- Problem to solve
Copy the entries below word for word, starting at the line that contains "True or false: Shipping" and continuing through the last line of the entries.

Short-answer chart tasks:
════════════════

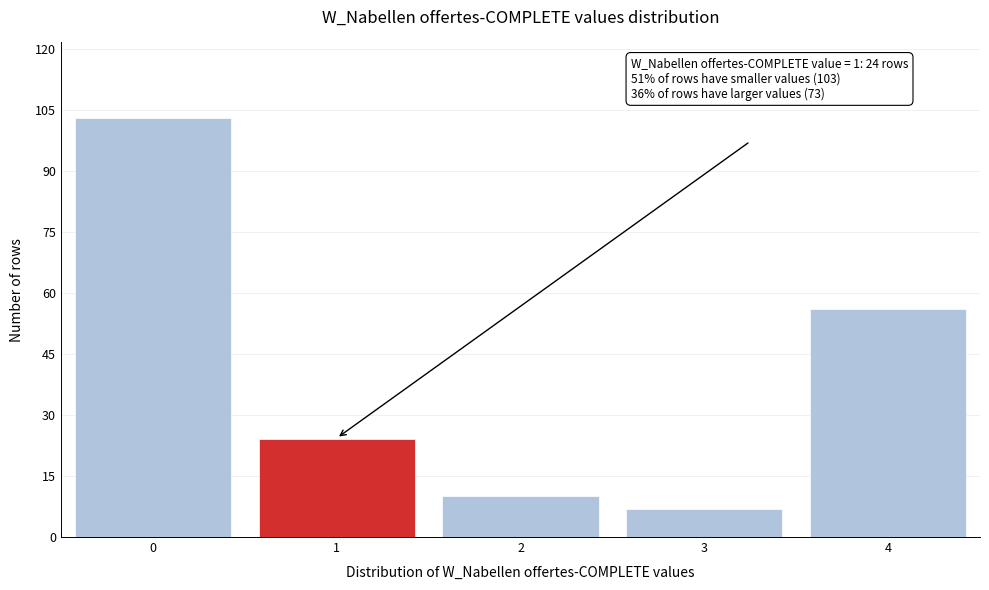

Reading right to left, list all the values displayed in this chart.

4=56	3=7	2=10	1=24	0=103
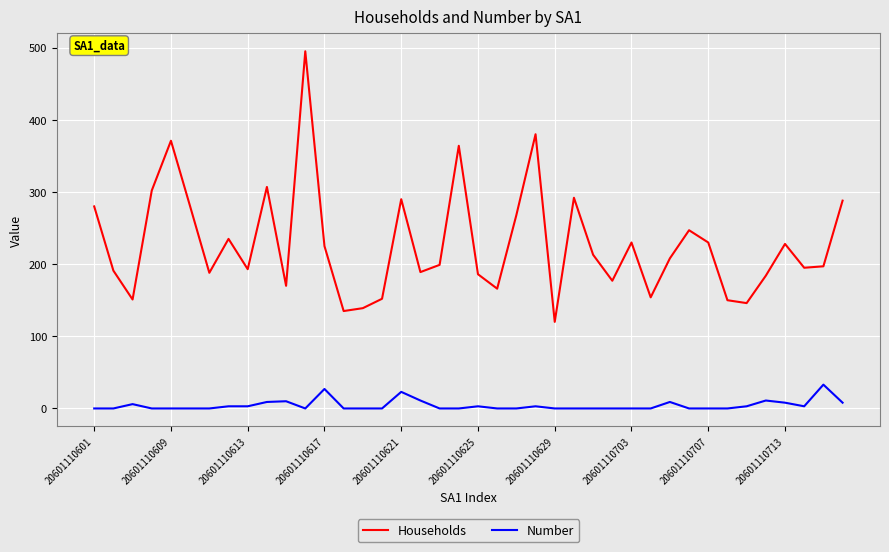

Which series has the widest spread of values?

Households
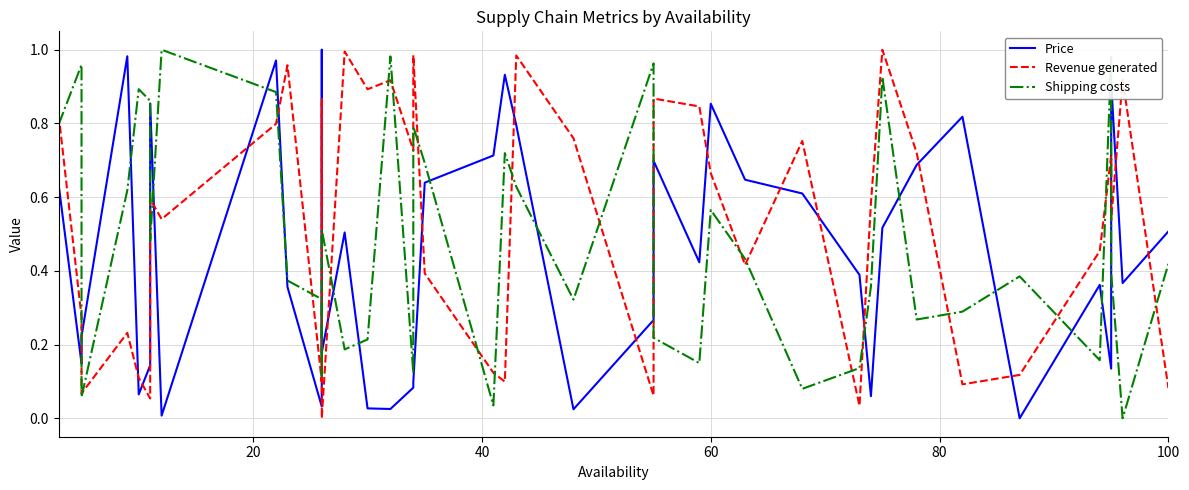

True or false: Shipping costs and Revenue generated cross at least once.

True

════════════════

- Exercise solution
True or false: Shipping costs and Revenue generated cross at least once.

True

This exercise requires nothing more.